OKLAHOMA CITY (KFOR) – With Oklahoma’s forecast in the triple digits this week, home foundation and air conditioning experts want you to side-step a repair bill while trying to keep cool.

Claude Drabek, of Drabek and Hill Air Conditioning and Heating, said he has seen dangerous DIY hacks on the internet of people putting tents, umbrellas, and even blankets over their AC units. 

“That’s about the worst thing you can do,” said Drabek. “Most air conditioners discharge heat straight up.”

He said those coverings can keep the hot air in, sending it around and around.

“You want to let that hot air come out of the top and dissipate into the environment and get rid of the heat as quick as possible,” said Drabek.

Drabek said if you have a something like a tall tree hanging far overhead of the unit, that’s fine. Technicians want you to have at least a five foot clearance above the AC, but 10 feet is preferred.

Drabek said if you really want to keep the temperature down, make sure the condenser coil, which goes around the unit, is clean. That will give it the best circulation.

“No trash cans close by, no lawnmowers pushed up against it, grass clippings out of it, all that. Keep it as clean as possible,” he said.

While you’re cleaning your AC unit with a hose, Jeff Wedig, owner of Triton Foundation Repair, said residents can avoid foundation failure caused by the heat by watering your house.

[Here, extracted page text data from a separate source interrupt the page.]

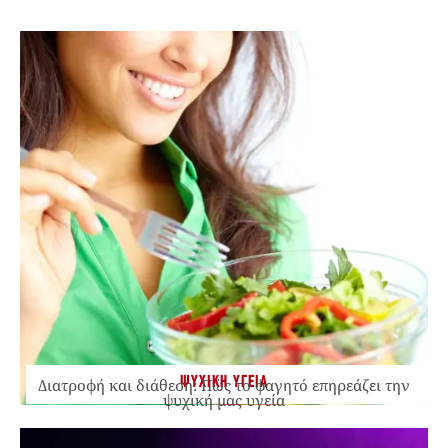
ΨΥΧΙΚΗ ΥΓΕΙΑ
Διατροφή και διάθεση: Πώς το φαγητό επηρεάζει την
ψυχική μας υγεία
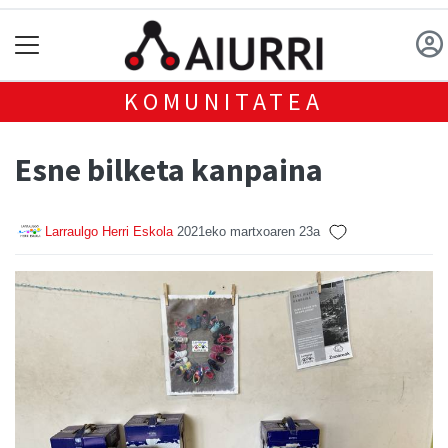
KOMUNITATEA
Esne bilketa kanpaina
Larraulgo Herri Eskola
2021eko martxoaren 23a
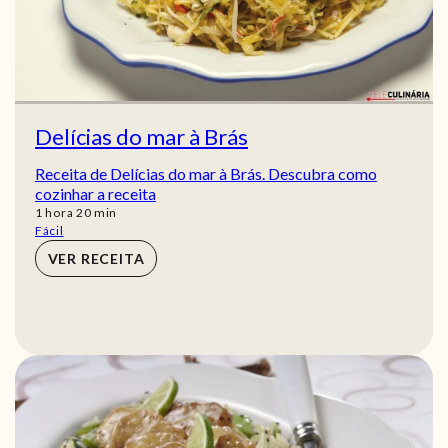
Delícias do mar à Brás
Receita de Delícias do mar à Brás. Descubra como
cozinhar a receita
hora
min
1
hora
20
min
Fácil
VER RECEITA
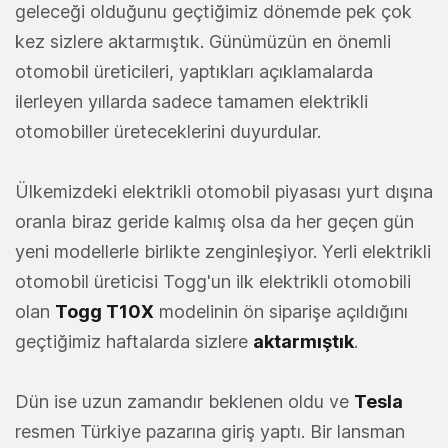
geleceği olduğunu geçtiğimiz dönemde pek çok
kez sizlere aktarmıştık. Günümüzün en önemli
otomobil üreticileri, yaptıkları açıklamalarda
ilerleyen yıllarda sadece tamamen elektrikli
otomobiller üreteceklerini duyurdular.
Ülkemizdeki elektrikli otomobil piyasası yurt dışına
oranla biraz geride kalmış olsa da her geçen gün
yeni modellerle birlikte zenginleşiyor. Yerli elektrikli
otomobil üreticisi Togg'un ilk elektrikli otomobili
olan
Togg T10X
modelinin ön siparişe açıldığını
geçtiğimiz haftalarda sizlere
aktarmıştık
.
Dün ise uzun zamandır beklenen oldu ve
Tesla
resmen Türkiye pazarına giriş yaptı. Bir lansman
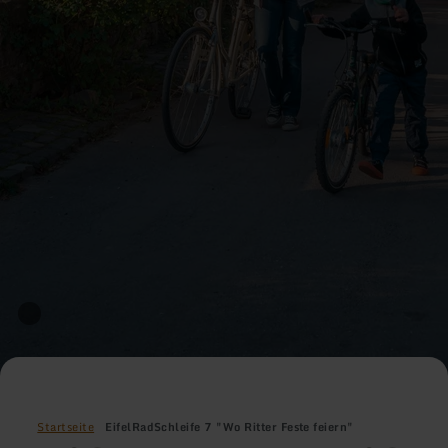
Startseite
EifelRadSchleife 7 "Wo Ritter Feste feiern"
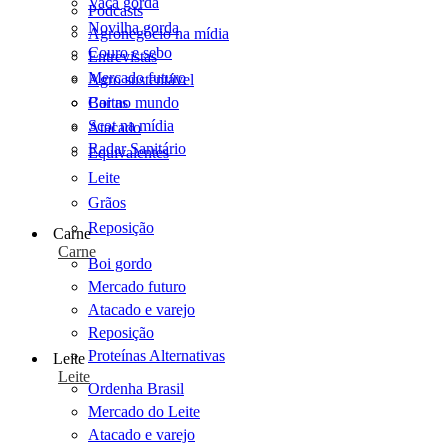
Vaca gorda
Podcasts
Novilha gorda
Agronegócio na mídia
Couro e sebo
Entrevistas
Mercado futuro
Agro sustentável
Cartas
Boi no mundo
Scot na mídia
Atacado
Radar Sanitário
Equivalentes
Leite
Grãos
Reposição
Carne
Carne
Boi gordo
Mercado futuro
Atacado e varejo
Reposição
Proteínas Alternativas
Leite
Leite
Ordenha Brasil
Mercado do Leite
Atacado e varejo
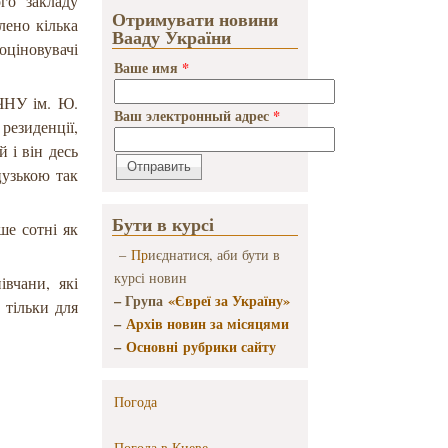
го закладу
Отримувати новини
лено кілька
Вааду України
оціновувачі
Ваше имя
*
 ЧНУ ім. Ю.
Ваш электронный адрес
*
резиденції,
 і він десь
цузькою так
Бути в курсі
ше сотні як
–
Пр
иєднатися, аби бути в
курсі новин
івчани, які
– Група
«Євреї за Україну»
 тільки для
–
Архів новин за місяцями
–
Основні рубрики сайту
Погода
Погода в
Киеве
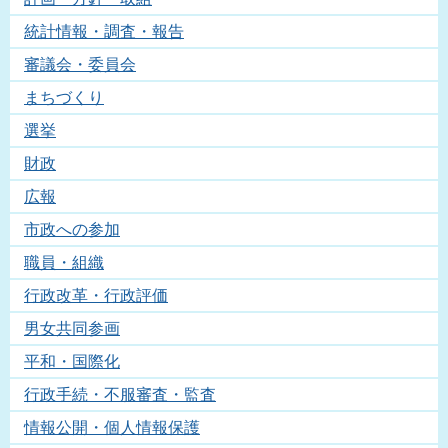
統計情報・調査・報告
審議会・委員会
まちづくり
選挙
財政
広報
市政への参加
職員・組織
行政改革・行政評価
男女共同参画
平和・国際化
行政手続・不服審査・監査
情報公開・個人情報保護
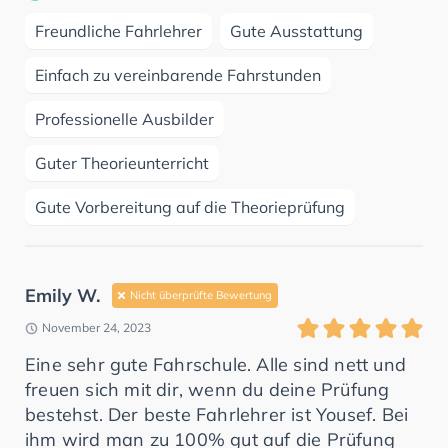
Freundliche Fahrlehrer
Gute Ausstattung
Einfach zu vereinbarende Fahrstunden
Professionelle Ausbilder
Guter Theorieunterricht
Gute Vorbereitung auf die Theorieprüfung
Emily W.
Nicht überprüfte Bewertung
November 24, 2023
Eine sehr gute Fahrschule. Alle sind nett und
freuen sich mit dir, wenn du deine Prüfung
bestehst. Der beste Fahrlehrer ist Yousef. Bei
ihm wird man zu 100% gut auf die Prüfung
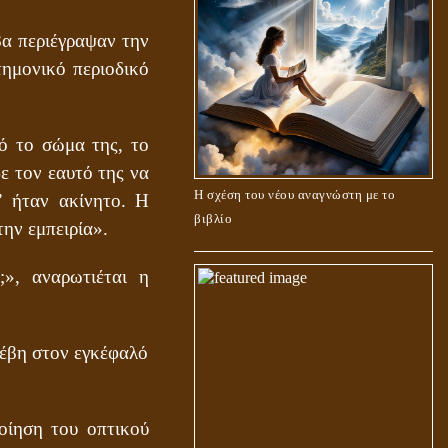
βα περιέγραψαν την
τημονικό περιοδικό
ό το σώμα της, το
ε τον εαυτό της να
Η σχέση του νέου αναγνώστη με το
” ήταν ακίνητο. Η
βιβλίο
ην εμπειρία».
», αναρωτιέται η
νέβη στον εγκέφαλό
οίηση του οπτικού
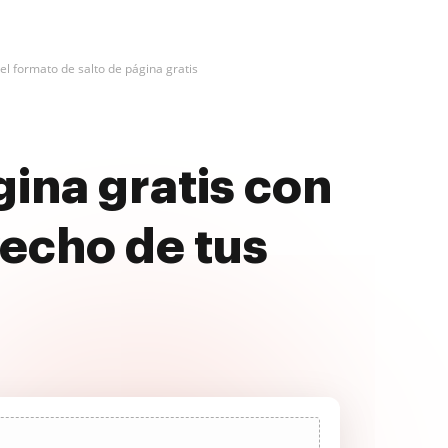
l formato de salto de página gratis
gina gratis con
echo de tus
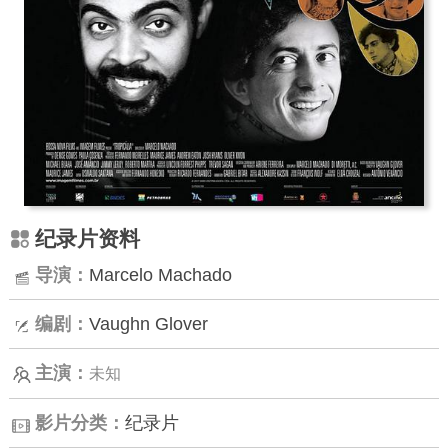
纪录片资料
导演：
Marcelo Machado
编剧：
Vaughn Glover
主演：
未知
影片分类：
纪录片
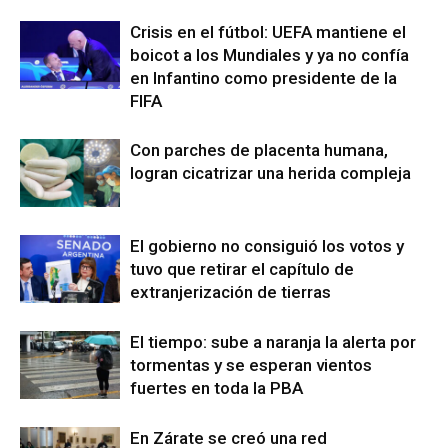
Crisis en el fútbol: UEFA mantiene el
boicot a los Mundiales y ya no confía
en Infantino como presidente de la
FIFA
Con parches de placenta humana,
logran cicatrizar una herida compleja
El gobierno no consiguió los votos y
tuvo que retirar el capítulo de
extranjerización de tierras
El tiempo: sube a naranja la alerta por
tormentas y se esperan vientos
fuertes en toda la PBA
En Zárate se creó una red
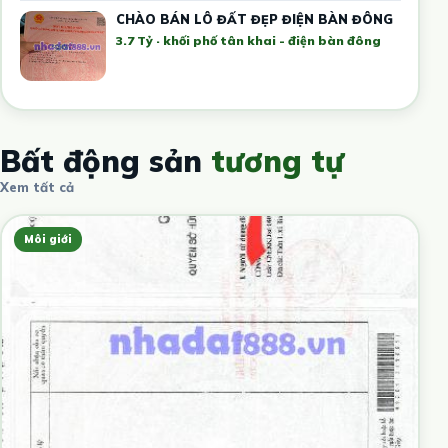
CHÀO BÁN LÔ ĐẤT ĐẸP ĐIỆN BÀN ĐÔNG
3.7 Tỷ · khối phố tân khai - điện bàn đông
Bất động sản
tương tự
Xem tất cả
Môi giới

“Just run a soaker hose alongside the bottom of the house, about a foot away from the foundation. And you want to add incremental amounts of water. So let that soaker hose run for ten or 15 minutes. And if you’ll do that two or three times a week, it keeps that soil moisture consistency and stops that soil from shrinking, which stops your house from dropping,” he said.

According to Wedig, Oklahoma’s clay soil is elastic. When it rains, it swells. When it’s hot, the dirt shrinks. 

“As that soil condenses like that and it shrinks, your house is inclined to follow it. And it can go from being perfectly acceptable to considered failure in a very, very small amount of time,” said Wedig.

Wedig said if residents already have a sprinkler system, they’re likely already watering the home.

“If you noticed that you’re starting to have issues and you get it handled and you get it dealt with, it’s way less expensive than putting your blinders on and then dealing with it later,” said Wedig.

Wedig said you may have foundation failure if you see cracks or gaps in your bricks, sheetrock, baseboards, and even doorways. That’s a clue that something in your house has shifted.

Wedig added most residents’ home insurance don’t cover foundation failure and the damage can be costly out of pocket.

“I mean, we’re not a cheap date. We’re not the people that people really are super excited about spending time with,” said Wedig.